Work order =
Determine how many of the lines below include "depth", then respond with that number and no other text.

(Dataset records begins)

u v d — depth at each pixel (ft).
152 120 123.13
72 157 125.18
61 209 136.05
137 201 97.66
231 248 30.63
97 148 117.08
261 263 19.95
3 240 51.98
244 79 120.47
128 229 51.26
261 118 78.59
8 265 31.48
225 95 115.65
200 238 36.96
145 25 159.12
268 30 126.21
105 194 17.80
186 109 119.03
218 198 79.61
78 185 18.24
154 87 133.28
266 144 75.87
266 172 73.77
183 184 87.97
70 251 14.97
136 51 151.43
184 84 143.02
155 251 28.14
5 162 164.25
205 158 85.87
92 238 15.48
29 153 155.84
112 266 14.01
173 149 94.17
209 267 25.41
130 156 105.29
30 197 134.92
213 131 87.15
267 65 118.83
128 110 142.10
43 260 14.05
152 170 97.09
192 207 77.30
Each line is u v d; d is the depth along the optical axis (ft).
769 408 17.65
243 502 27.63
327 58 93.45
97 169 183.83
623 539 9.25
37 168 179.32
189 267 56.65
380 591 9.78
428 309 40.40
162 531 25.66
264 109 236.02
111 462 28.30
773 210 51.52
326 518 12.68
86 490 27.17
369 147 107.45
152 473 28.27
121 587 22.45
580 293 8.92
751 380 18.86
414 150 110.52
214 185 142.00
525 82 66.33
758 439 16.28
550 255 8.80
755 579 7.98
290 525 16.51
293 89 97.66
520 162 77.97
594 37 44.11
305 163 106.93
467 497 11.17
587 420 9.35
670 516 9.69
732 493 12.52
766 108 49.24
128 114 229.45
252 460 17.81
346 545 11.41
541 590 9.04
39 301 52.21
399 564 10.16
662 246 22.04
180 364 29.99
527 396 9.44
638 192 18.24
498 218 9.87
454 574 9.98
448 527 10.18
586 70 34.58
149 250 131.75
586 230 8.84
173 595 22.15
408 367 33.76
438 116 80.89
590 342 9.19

(Dataset records ends)

Response area =
2